> [УСЛОВИЕ ЗАДАНИЯ] Перечислите, пожалуйста, фамилии всех людей, названных в тексте страницы ниже.

┌─ ТЕКСТ СТРАНИЦЫ

Люблю цитаты. И стыдился этой любви. Потом прочитал у Мандельштама: «Цитата не есть выписка. Цитата есть цикада. Неумолкаемость ей свойственна». И я успокоился, если не учитывать зависти к бесстрашию и точности Мандельштама.

Александра Коллонтай:

«Сегодня мы хоронили Нансена. Под аркадами университета стоял гроб. Оркестр играл чудесные похоронные марши Грига. Ректор, предпарламента, премьер говорили речи. Публика — в черном. У гроба почетный караул, и среди ученых — старичок капитан Свердруп, тот, что с ним, с Нансеном, ходил в полярные экспедиции.

Торжественная минута тишины. Город — замер, и только птичьи голоса говорили, что жизнь есть жизнь и что она сильнее смерти.

Смерть? Гроб, а в нем останки Фритьофа Нансена. А я его ярко, ярко вижу, ощущаю живым. Смерть — это не его стихия. Она не вяжется с представлением о нем. Просто — нет его. И весть о его смерти не вызвала ни горечи, ни печали. В его смерти, как и во всей его жизни, было что-то, очень нормальное, космически-законное. Разрыв сердца, и конец. Без страданий, без ненужного, медленного старческого угасания.

Помнишь, как он „юношей“ стоял на лестнице, нас провожая? „Юноша“, стройный и ловкий в 70 лет! После гражданской панихиды лишь семья и близкие проводили гроб в крематорий…»

└─
┌─ ДАННЫЕ УПРАЖНЕНИЯ

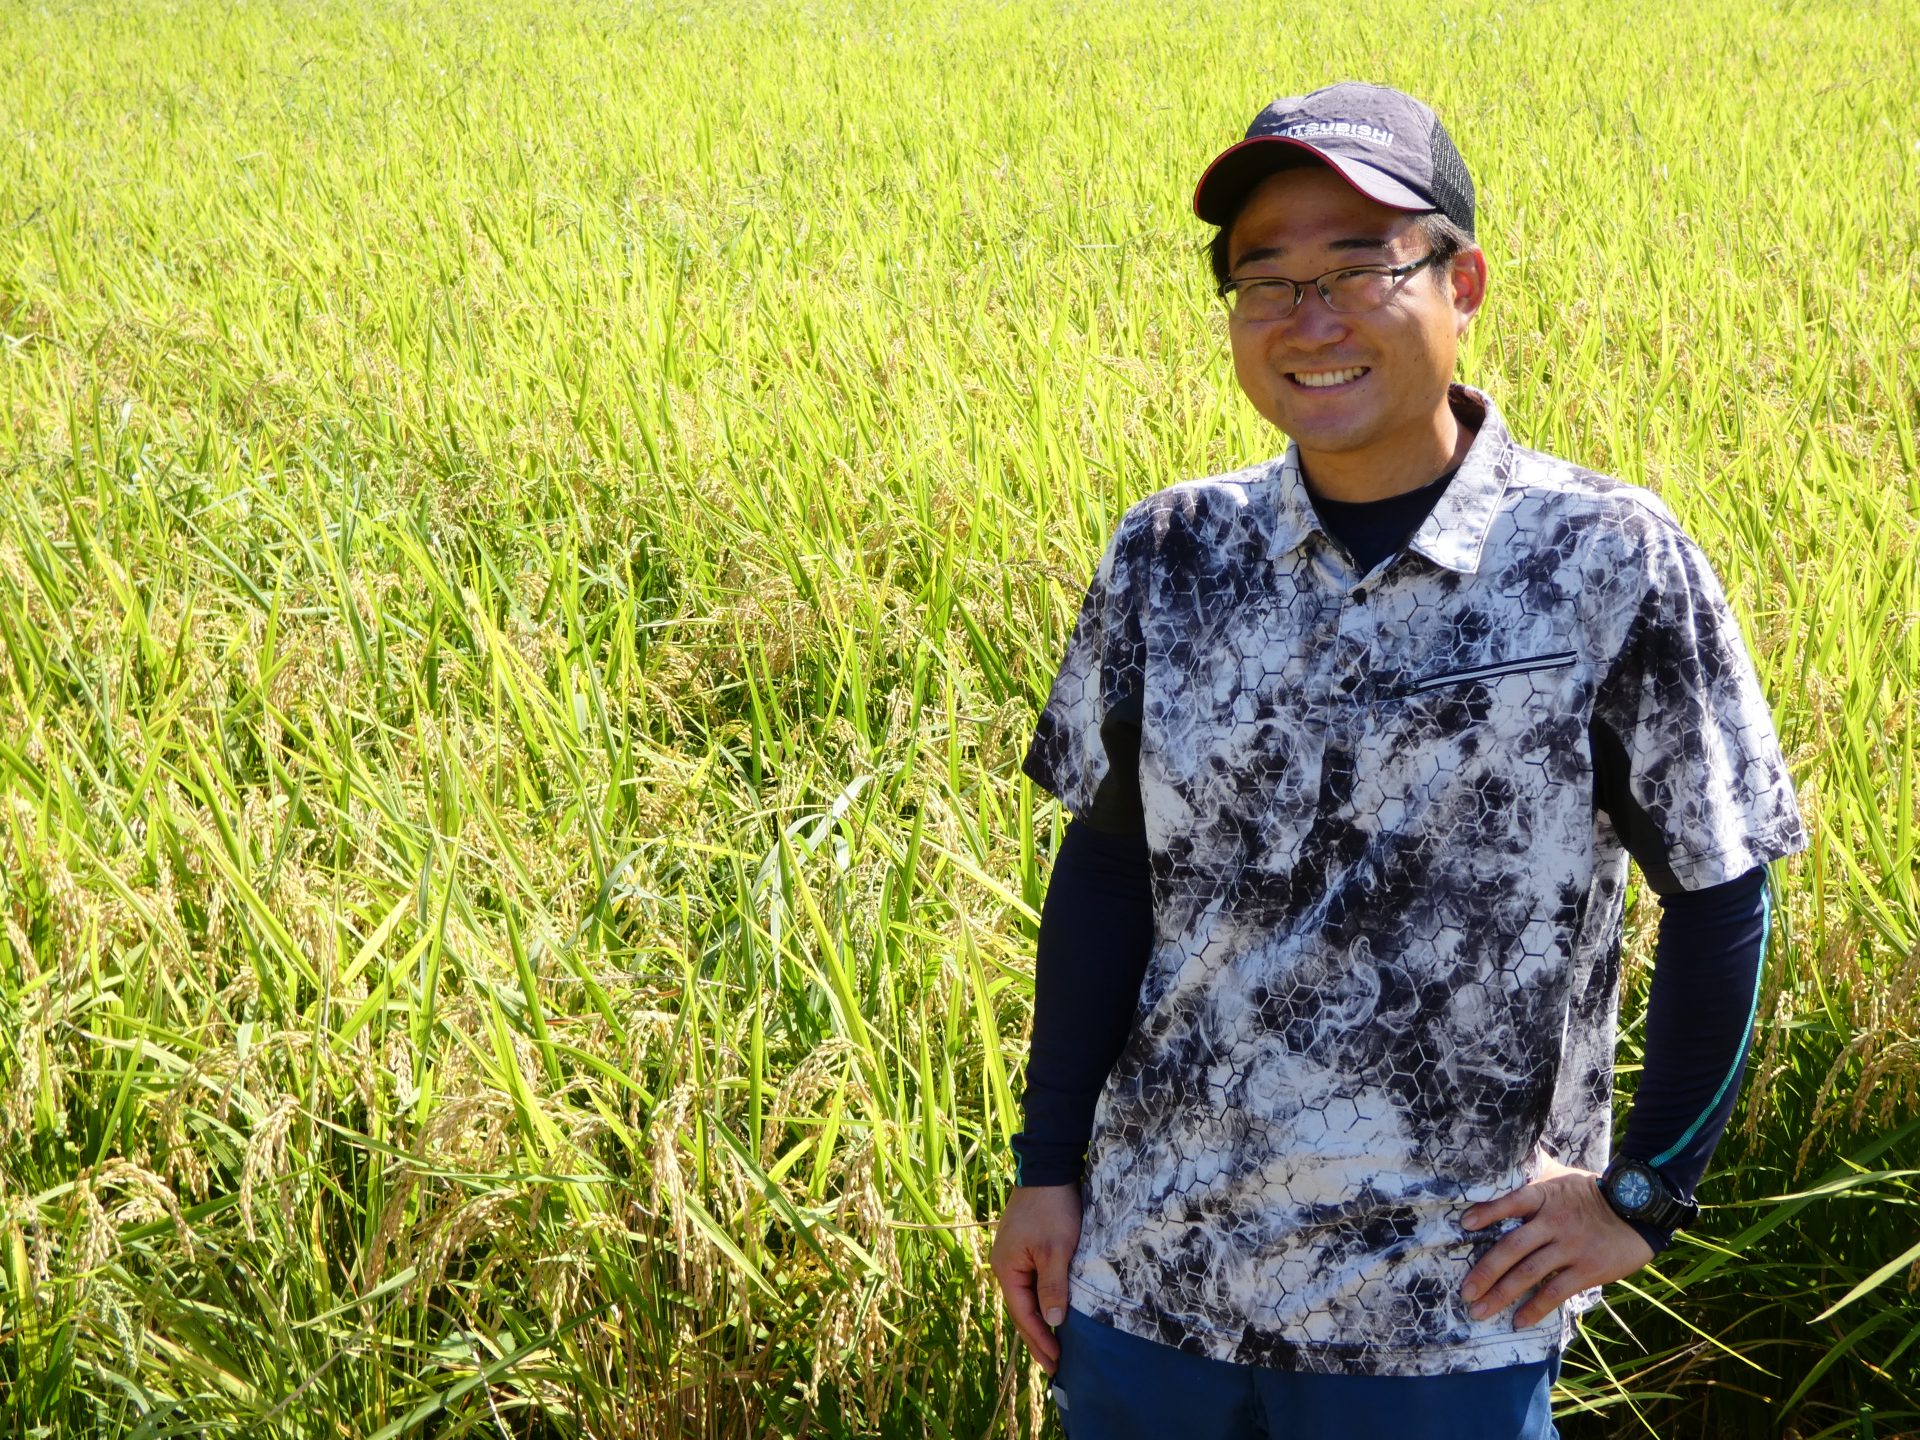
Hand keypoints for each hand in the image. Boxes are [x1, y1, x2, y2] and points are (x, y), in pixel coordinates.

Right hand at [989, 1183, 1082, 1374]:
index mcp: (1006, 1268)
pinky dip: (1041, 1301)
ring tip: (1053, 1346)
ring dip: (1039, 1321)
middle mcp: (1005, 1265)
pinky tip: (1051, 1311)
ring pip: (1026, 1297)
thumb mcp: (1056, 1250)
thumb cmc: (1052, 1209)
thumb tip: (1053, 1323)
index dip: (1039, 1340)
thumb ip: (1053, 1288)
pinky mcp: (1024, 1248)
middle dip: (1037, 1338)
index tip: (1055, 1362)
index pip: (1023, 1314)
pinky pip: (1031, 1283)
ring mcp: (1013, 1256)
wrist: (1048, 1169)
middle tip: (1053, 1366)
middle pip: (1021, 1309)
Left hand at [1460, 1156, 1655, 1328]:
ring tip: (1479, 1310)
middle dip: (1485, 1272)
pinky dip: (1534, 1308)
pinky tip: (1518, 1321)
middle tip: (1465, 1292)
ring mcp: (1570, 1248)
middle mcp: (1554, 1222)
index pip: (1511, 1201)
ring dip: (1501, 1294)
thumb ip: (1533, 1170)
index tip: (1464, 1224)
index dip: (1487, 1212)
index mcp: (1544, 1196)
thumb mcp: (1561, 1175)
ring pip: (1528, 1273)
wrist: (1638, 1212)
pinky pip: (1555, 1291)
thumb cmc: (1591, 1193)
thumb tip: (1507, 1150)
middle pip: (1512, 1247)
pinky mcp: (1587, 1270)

└─

> [РЕЗУЛЬТАТ ЗАДАНИЯ] Мандельштам, Коллонтай, Нансен, Григ, Свердруп